Waiting or Sleeping – A process is said to be in this state if it is waiting for an event to occur or waiting for some resource-specific operation to complete. So, depending upon these scenarios, a waiting state can be subcategorised into an interruptible (S) or uninterruptible (D) state respectively.
Stopped – A process is said to be in the stopped state when it receives a signal to stop. This usually happens when the process is being debugged. This state is represented by T.
Zombie – A process is said to be in the zombie state when it has finished execution but is waiting for its parent to retrieve its exit status. This state is represented by Z.
Apart from these four states, the process is said to be dead after it crosses over the zombie state; ie when the parent retrieves its exit status. ‘Dead’ is not exactly a state, since a dead process ceases to exist.
A process life cycle
From the time when a process is created, to the time when it quits (or gets killed), it goes through various stages. In this section, we will discuss the complete life cycle of a Linux process from its birth to its death.
When a Linux system is first booted, a compressed kernel executable is loaded into memory. This executable creates the init process (or the first process in the system) which is responsible for creation of all the other processes in a Linux system.
A running process can create child processes. A child process can be created in two ways: through the fork() function or through exec(). If fork() is used, the process uses the address space of the parent process and runs in the same mode as that of parent. The new (child) process gets a copy of all the memory segments from the parent but keeps on using the same segments until either (parent or child) tries to modify any segment. On the other hand, if exec() is used, a new address space is assigned to the process and so a process created through exec() first enters the kernel mode. Note that the parent process needs to be in the running state (and actually being executed by the processor) in order to create a new process.
Depending upon the kernel scheduler, a running process may get preempted and put into the queue to processes ready for execution.
If a process needs to do things such as acquiring a hardware resource or a file I/O operation, then the process usually makes a system call that results in the process entering the kernel mode. Now, if the resource is busy or file I/O is taking time, then the process enters into the sleeping state. When the resource is ready or the file I/O is complete, the process receives a signal which wakes up the process and it can continue running in kernel mode or can go back to user mode. Note that there is no guarantee that the process would start executing immediately, as it purely depends on the scheduler, which might put the process into the queue of processes ready for execution.

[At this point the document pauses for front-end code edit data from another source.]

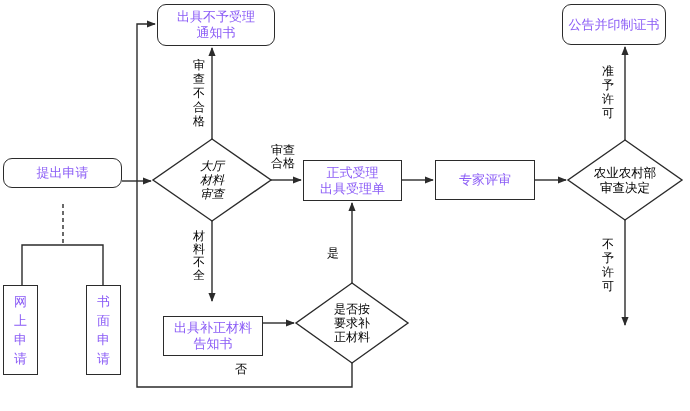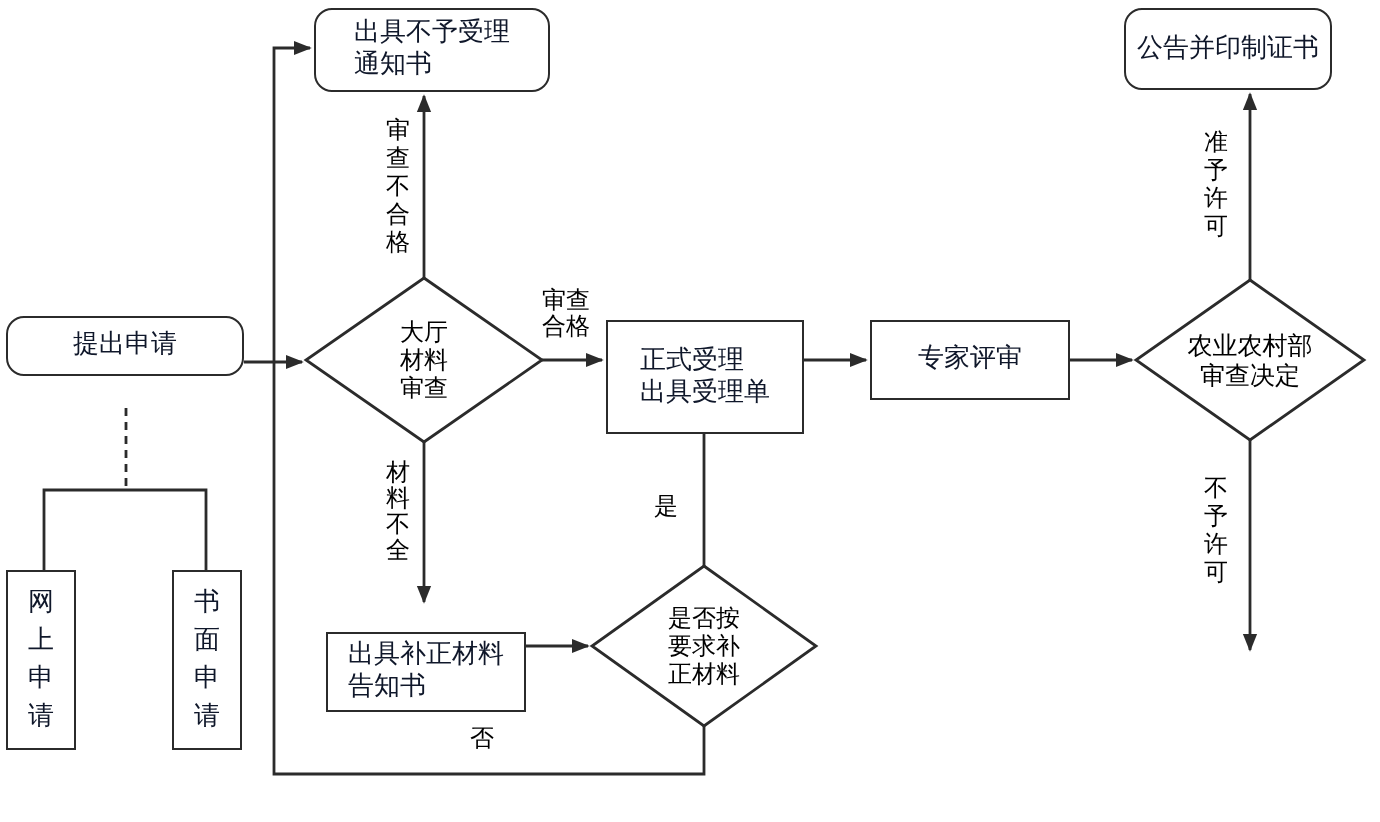--- a/index.html
+++ b/index.html
@@ -10,49 +10,49 @@
     font-family:"DejaVu Sans", "Liberation Sans", sans-serif;
     color:#000000;
     overflow:hidden;
   }
   #flow-svg { position:absolute; left:0; top:0; width:690px; height:411px; }
 
   .node {
     position:absolute; box-sizing:border-box;
     border:1.5px solid #2b2b2b; background:#ffffff;
     display:flex; align-items:center; justify-content:center;
-    white-space:pre-line;
-    font-size:13px; line-height:16px; color:#0f172a;
+    text-align:center; white-space:pre-line;
+    font-size:13px; line-height:16px; color:#8b5cf6;
   }
   .rounded { border-radius:9px; }
 
   .dtext {
     position:absolute; display:flex; align-items:center; justify-content:center;
     text-align:center; white-space:pre-line;
     font-size:12px; line-height:14px; color:#000000;
   }
 
   .elabel {
     position:absolute; white-space:pre-line; text-align:center;
     font-size:12px; line-height:14px; color:#000000; background:#ffffff;
   }
 
   
   #n-submit      { left:3px;   top:158px; width:119px; height:30px; }
   #n-reject      { left:157px; top:4px;   width:118px; height:42px; }
-  #n-formal      { left:303px; top:160px; width:99px;  height:57px; }
+  #n-formal      { left:303px; top:160px; width:99px;  height:41px; }
   #n-expert      { left:435px; top:160px; width:100px; height:40px; }
   #n-announce    { left:562px; top:4px;   width:104px; height:41px; }
   #n-deliver     { left:563px; top:327px; width:122px; height:46px; font-size:12px; line-height:15px; }
   #n-online      { left:3px;   top:285px; width:35px;  height:90px; line-height:19px; }
   #n-paper       { left:86px;  top:285px; width:35px;  height:90px; line-height:19px; }
   #n-suppnotice  { left:163px; top:316px; width:100px; height:40px; }
 
   
-  #t-hall      { left:172px; top:150px; width:80px;  height:60px; }
+  #t-hall      { left:172px; top:150px; width:80px;  height:60px;font-style:italic; }
   #t-suppcheck { left:312px; top:293px; width:80px;  height:60px; }
   #t-ministry  { left:573px; top:152px; width:104px; height:56px; font-size:12.5px; line-height:15px; }
 
   
   #l-reviewfail { left:190px; top:58px;  width:18px; }
   #l-reviewpass { left:266px; top:144px; width:34px; line-height:13px; }
   #l-materials  { left:190px; top:230px; width:18px; line-height:13px; }
   #l-yes        { left:325px; top:246px; width:16px; }
   #l-no         { left:233px; top:362px; width:16px; }
   #l-permit     { left:599px; top:64px;  width:18px; }

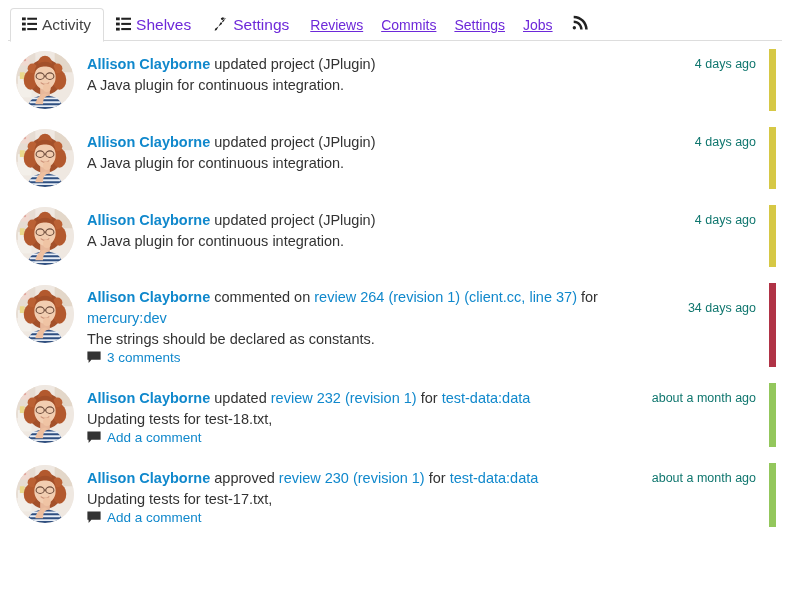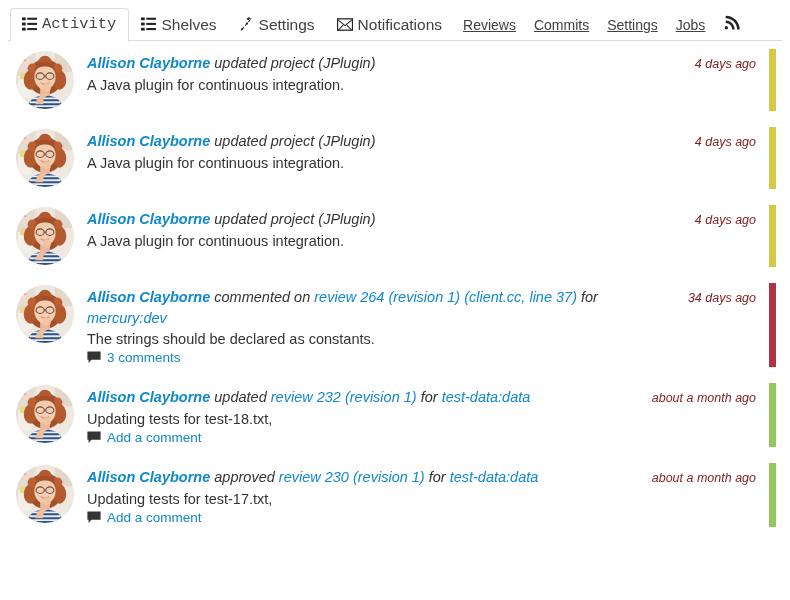--- a/index.html
+++ b/index.html
@@ -41,41 +41,40 @@
     display: flex;
     align-items: center;
     gap: 5px;
     line-height: 1;
     box-sizing: border-box;
     white-space: nowrap;
     cursor: pointer;
   }
   .tab .tab-label {
     font-size: 15.5px;
-    color: #404040;
+    color: #6d28d9;
   }
   .tab.icon-tab {
     padding: 8px 10px 9px 10px;
     margin-right: 2px;
   }
   .tab.plain-tab {
     padding: 8px 9px 9px 9px;
   }
   .tab.plain-tab .tab-label {
     font-size: 14px;
     text-decoration: underline;
   }
   .tab.active {
     background: #ffffff;
     border: 1px solid #dddddd;
     border-bottom: 1px solid #ffffff;
     border-radius: 4px 4px 0 0;
     padding: 8px 12px 9px 11px;
     margin-bottom: -1px;
-    font-family: Liberation Mono, monospace;
   }
   .tab.active .tab-label {
     color: #444444;
   }
   .tab-icon {
     display: inline-block;
     flex: 0 0 auto;
     line-height: 0;
     color: #222222;
   }
@@ -123,36 +122,35 @@
   .avatar svg { display:block; width:100%; height:100%; }
 
   
   .row-body {
     flex: 1 1 auto;
     min-width: 0;
     padding-top: 2px;
   }
   .row-line {
     display: flex;
-    align-items: flex-start;
+    align-items: center;
     gap: 16px;
-    font-style: italic;
   }
   .row-text {
     flex: 1 1 auto;
     min-width: 0;
     font-size: 14.5px;
     line-height: 21px;
     color: #333333;
     word-wrap: break-word;
   }
   .row-time {
     flex: 0 0 auto;
     font-size: 12.5px;
-    color: #7f1d1d;
+    color: #0f766e;
     line-height: 21px;
     padding-top: 1px;
     white-space: nowrap;
     text-align: right;
   }
   .desc {
     font-size: 14.5px;
     line-height: 21px;
     color: #333333;
   }
@@ -214,31 +212,20 @@
         </span>
         <span class="tab-label">Shelves</span>
       </div>
       <div class="tab icon-tab">
         <span class="tab-icon">
           <svg width="15" height="15" viewBox="0 0 16 16" fill="#222222">
             <path d="M14.6 2.6a4.3 4.3 0 0 0-5 4.9L1.9 12l-.5 2.1 2.1-.5 4.6-7.7a4.3 4.3 0 0 0 4.9-5L10.8 3.4 9.2 3l-.4-1.6L11 .5z" transform="rotate(-4 8 8)"></path>
           </svg>
         </span>
         <span class="tab-label">Settings</span>
-      </div>
-      <div class="tab icon-tab">
-        <span class="tab-icon">
-          <svg width="16" height="13" viewBox="0 0 18 14" fill="#222222">
-            <rect x="0.6" y="0.6" width="16.8" height="12.8" fill="none" stroke="#222222" stroke-width="1.4"></rect>
-            <path d="M1.2 1.2 L9 7.6 L16.8 1.2 L16.8 2.6 L9 9.1 L1.2 2.6 Z"></path>
-            <path d="M1.2 12.8 L6.4 7.2 L7.3 8.0 L2.2 13.4 Z"></path>
-            <path d="M16.8 12.8 L11.6 7.2 L10.7 8.0 L15.8 13.4 Z"></path>
-          </svg>
-        </span>
-        <span class="tab-label">Notifications</span>
       </div>
       <div class="tab plain-tab">
         <span class="tab-label">Reviews</span>
       </div>
       <div class="tab plain-tab">
         <span class="tab-label">Commits</span>
       </div>
       <div class="tab plain-tab">
         <span class="tab-label">Settings</span>
       </div>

If a process is running in debug mode (ie a debugger is attached to the process), it might receive a stop signal when it encounters a debug breakpoint. At this stage the process enters the stop state and the user gets time to debug the process: memory status, variable values etc.
A process might return or quit gracefully or might get killed by other processes. In either case, it enters into zombie state where, except for the entry of the process in the process table (maintained by kernel), there is nothing left for a process. This entry is not wiped out until the parent process fetches the return status of the process. A return status signifies whether the process did its work correctly or it encountered some error. The command echo $? can be used to fetch the status of the last command run through the command line (by default, only a return status of 0 means success). Once the process enters the zombie state, it cannot go back to any other state because there is nothing left for that process to enter into any other state.
If the parent process gets killed before the child process, then child process becomes an orphan. All the orphan processes are adopted by the init process, which means that init becomes the new parent of these processes.